GCC can build the same code. clang can compile a simple program that uses vpermxor, so I suspect the issue is related to the other operations in the for loop.

Comment 1 Jinsong Ji 2018-09-10 12:26:24 PDT

Looks like also duplicate (or at least part of the clean up work) to https://bugs.llvm.org/show_bug.cgi?id=31177.

Reduced case:

$ cat reduced.ll 
; ModuleID = 'bugpoint-reduced-simplified.ll'
source_filename = "t.c"
target datalayout = "e-m:e-i64:64-n32:64"
target triple = "powerpc64le-unknown-linux-gnu"

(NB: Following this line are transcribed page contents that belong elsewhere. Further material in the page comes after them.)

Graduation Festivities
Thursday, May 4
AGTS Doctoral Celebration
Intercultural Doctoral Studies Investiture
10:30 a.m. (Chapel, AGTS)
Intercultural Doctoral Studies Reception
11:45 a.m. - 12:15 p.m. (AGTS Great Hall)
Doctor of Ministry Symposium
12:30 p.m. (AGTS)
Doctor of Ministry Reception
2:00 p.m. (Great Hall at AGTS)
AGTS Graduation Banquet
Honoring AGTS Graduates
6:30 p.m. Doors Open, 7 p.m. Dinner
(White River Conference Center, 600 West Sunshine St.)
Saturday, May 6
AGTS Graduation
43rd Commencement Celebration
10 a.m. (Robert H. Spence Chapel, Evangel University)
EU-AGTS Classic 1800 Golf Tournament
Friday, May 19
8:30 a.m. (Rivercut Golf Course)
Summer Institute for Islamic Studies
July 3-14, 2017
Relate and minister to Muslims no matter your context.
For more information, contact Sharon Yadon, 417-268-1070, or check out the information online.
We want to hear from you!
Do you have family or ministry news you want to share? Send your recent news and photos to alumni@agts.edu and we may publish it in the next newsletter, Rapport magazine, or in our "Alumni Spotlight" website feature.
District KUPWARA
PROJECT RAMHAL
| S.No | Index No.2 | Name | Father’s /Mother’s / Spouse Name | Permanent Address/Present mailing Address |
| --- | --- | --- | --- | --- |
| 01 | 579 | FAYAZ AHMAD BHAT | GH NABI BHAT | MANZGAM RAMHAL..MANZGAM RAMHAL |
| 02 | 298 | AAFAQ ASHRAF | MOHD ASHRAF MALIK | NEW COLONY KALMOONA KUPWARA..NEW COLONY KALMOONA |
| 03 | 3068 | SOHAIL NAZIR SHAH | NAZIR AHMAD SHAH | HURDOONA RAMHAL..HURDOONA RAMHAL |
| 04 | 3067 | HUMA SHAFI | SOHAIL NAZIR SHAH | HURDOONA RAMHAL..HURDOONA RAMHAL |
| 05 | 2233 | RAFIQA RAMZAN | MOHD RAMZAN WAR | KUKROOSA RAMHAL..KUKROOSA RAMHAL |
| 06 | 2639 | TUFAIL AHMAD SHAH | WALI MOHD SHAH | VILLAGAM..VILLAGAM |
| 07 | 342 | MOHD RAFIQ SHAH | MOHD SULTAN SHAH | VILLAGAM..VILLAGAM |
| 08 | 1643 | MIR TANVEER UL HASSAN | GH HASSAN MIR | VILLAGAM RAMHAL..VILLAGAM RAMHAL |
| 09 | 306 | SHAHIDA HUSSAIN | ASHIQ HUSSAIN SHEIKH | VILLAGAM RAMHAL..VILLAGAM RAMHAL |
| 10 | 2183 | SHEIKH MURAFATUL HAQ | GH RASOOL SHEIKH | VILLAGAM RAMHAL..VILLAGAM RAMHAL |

; Function Attrs: noinline nounwind
define void @raid6_vpermxor1_gen_syndrome_real() local_unnamed_addr #0 {
  %1 = tail call <16 x i8> asm ".long (0x1000002d $| ((($0) & 0x1f) << 21) $| ((($1) & 0x1f) << 16) $| ((($2) & 0x1f) << 11) $| ((($3) & 0x1f) << 6)) ", "=v,v,v,v"(<16 x i8> <i8 -3, i8 -35, i8 -67, i8 -99, i8 125, i8 93, i8 61, i8 29, i8 -32, i8 -64, i8 -96, i8 -128, i8 96, i8 64, i8 32, i8 0>, <16 x i8> <i8 30, i8 28, i8 26, i8 24, i8 22, i8 20, i8 18, i8 16, i8 14, i8 12, i8 10, i8 8, i8 6, i8 4, i8 2, i8 0>, <16 x i8> undef) #1, !srcloc !1
  %2 = xor <16 x i8> %1, undef
  unreachable
}

attributes #0 = { noinline nounwind "correctly-rounded-divide-sqrt-fp-math"="false" "disable-tail-calls"="false" "less-precise-fpmad"="false" "min-legal-vector-width"="128" "no-frame-pointer-elim"="false" "no-infs-fp-math"="false" "no-jump-tables"="false" "no-nans-fp-math"="false" "no-signed-zeros-fp-math"="false" "no-trapping-math"="false" "stack-protector-buffer-size"="8" "target-cpu"="ppc64le" "target-features"="+altivec,+bpermd,+crypto,+direct-move,+extdiv,+htm,+power8-vector,+vsx,-power9-vector,-qpx" "unsafe-fp-math"="false" }
attributes #1 = { nounwind readnone }

!llvm.ident = !{!0}

!0 = !{!"clang version 8.0.0 "}
!1 = !{i32 923}
$ llc reduced.ll -mattr=-hard-float
error: couldn't allocate output register for constraint 'v' at line 923
$ llc reduced.ll

Comment 2 Nemanja Ivanovic 2020-05-26 05:19:32 PDT

This seems to have dropped off the radar. Is this still an issue? If not, can we close the PR?